[Excerpt provided — start]
We’re also more afraid than ever. Developed countries, in particular western ones, are highly fearful of young people being alone, outside and/or bored. We’re afraid of them being unhappy or uncomfortable as signs that we’re failing, or even worse that if we allow this to happen that we’re traumatising them.

We’re afraid of being judged by others, as not doing what seems to be normal and accepted, and we see the world as one which is dangerous and our young people as incapable of navigating it without us.

So we lean into the things that make them happy, comfortable, within our reach and sight and therefore safe from harm so we believe. It might even make us feel like good parents or educators, but it’s driven by fear, and only when we understand and confront that fear can we make the right decisions.

Conclusion

These are just some of the factors which contribute to tech overuse. It’s wrapped up in multiple levels of individual, familial and social challenges that we’re all facing together. It’s a mixture of meeting unmet needs, and the development of a reliance on tech.

At its heart though is challenge and resilience. Technology does not really challenge us, even when it’s designed to, like games, it’s still predictable, consistent and within our control.

Life is about the uncontrollable, resilience is about growing and building back up after adversity that we don’t have the tools to navigate yet. Whilst tech is a big part of our world now, it’s still only a part of it and the best, and worst parts, are beyond it.
[Excerpt provided — finish]
[Data under study — start]
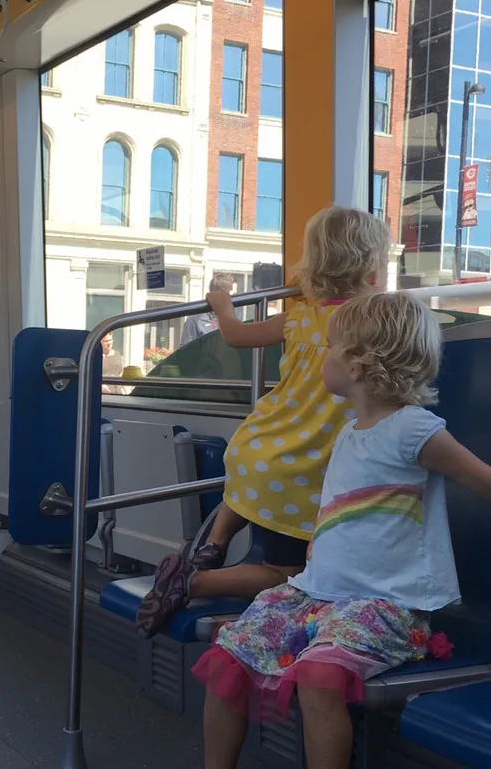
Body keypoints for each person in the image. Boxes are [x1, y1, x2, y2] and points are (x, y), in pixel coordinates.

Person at [192, 292, 491, 769]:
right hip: (319, 592)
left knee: (319, 678)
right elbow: (342, 504)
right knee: (229, 655)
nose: (325, 358)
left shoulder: (413, 429)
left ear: (357, 364)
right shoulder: (349, 429)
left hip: (386, 604)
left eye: (330, 348)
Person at [136, 206, 392, 638]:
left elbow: (234, 334)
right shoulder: (374, 326)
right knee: (285, 570)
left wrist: (221, 304)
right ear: (371, 273)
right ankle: (192, 581)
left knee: (245, 484)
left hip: (260, 440)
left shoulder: (297, 320)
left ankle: (213, 545)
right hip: (303, 467)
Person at [181, 273, 236, 346]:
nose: (236, 300)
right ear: (222, 294)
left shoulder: (232, 320)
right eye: (234, 295)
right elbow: (185, 352)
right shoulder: (195, 320)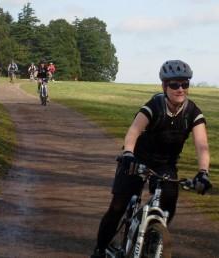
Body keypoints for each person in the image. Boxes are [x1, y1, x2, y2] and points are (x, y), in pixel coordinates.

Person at [90, 60, 212, 258]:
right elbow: (134, 131)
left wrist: (203, 172)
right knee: (118, 206)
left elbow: (202, 145)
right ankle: (101, 248)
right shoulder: (154, 105)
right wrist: (128, 154)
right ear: (164, 86)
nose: (180, 89)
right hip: (136, 158)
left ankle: (155, 235)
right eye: (174, 84)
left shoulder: (193, 113)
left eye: (184, 84)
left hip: (165, 163)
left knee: (169, 201)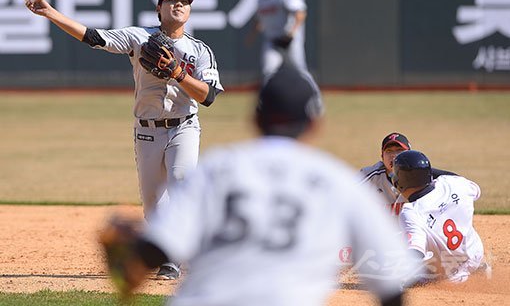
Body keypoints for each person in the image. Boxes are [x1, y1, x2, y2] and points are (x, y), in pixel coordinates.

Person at [99, 63, 422, 306]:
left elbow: (147, 257)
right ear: (315, 124)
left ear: (254, 119)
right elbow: (392, 288)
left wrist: (120, 257)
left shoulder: (216, 168)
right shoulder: (338, 182)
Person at [25, 0, 224, 280]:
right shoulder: (138, 37)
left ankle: (176, 257)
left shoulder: (199, 50)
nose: (179, 5)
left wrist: (178, 73)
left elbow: (207, 96)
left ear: (190, 9)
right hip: (146, 130)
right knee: (153, 202)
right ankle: (166, 253)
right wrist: (52, 13)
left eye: (184, 0)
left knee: (182, 184)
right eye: (171, 0)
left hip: (184, 126)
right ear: (159, 9)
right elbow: (94, 38)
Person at [392, 150, 487, 283]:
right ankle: (479, 269)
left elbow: (416, 250)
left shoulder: (411, 211)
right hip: (476, 254)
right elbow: (475, 190)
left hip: (450, 275)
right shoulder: (452, 183)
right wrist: (424, 170)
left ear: (400, 181)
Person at [360, 132, 457, 215]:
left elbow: (456, 180)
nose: (393, 155)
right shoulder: (369, 176)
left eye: (399, 150)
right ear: (382, 156)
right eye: (389, 151)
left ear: (409, 154)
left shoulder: (421, 173)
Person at [246, 0, 311, 84]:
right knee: (268, 71)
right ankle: (267, 100)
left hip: (288, 39)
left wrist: (292, 32)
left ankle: (315, 98)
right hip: (272, 41)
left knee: (300, 71)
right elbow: (258, 21)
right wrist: (252, 36)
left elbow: (300, 12)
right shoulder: (261, 0)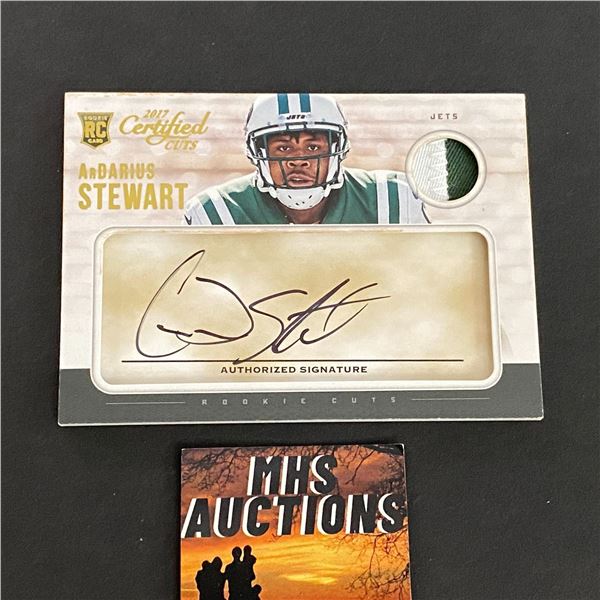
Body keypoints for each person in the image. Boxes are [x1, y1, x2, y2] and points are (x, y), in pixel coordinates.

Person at [184, 93, 429, 226]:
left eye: (312, 146)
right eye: (283, 148)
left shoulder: (392, 200)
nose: (298, 160)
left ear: (338, 148)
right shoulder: (217, 213)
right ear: (258, 153)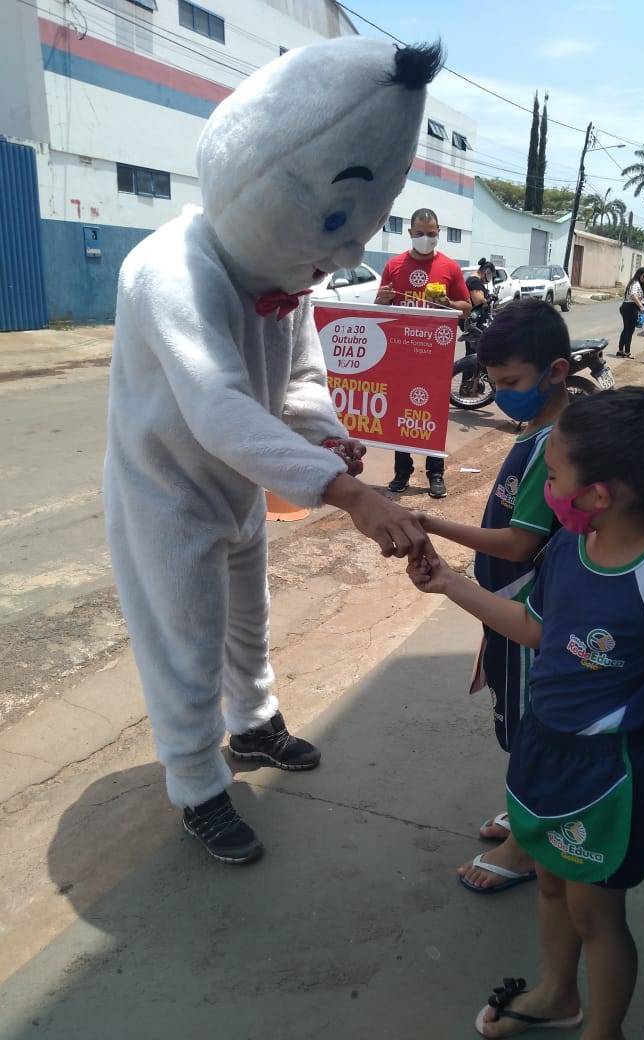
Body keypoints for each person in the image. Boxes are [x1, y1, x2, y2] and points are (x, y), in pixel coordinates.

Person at [104, 37, 442, 866]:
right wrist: (349, 495)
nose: (346, 255)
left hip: (239, 489)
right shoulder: (169, 271)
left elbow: (296, 378)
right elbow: (217, 403)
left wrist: (325, 437)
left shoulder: (283, 277)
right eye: (334, 222)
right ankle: (195, 783)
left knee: (248, 623)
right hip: (167, 494)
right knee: (185, 641)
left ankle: (252, 727)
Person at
[Data under study — finish]
According to the passage on tech overuse, which countries are highly fearful of young people being alone, outside or bored? The records come from a source separate from the passage.

### Output for this task
Developed countries, in particular western ones.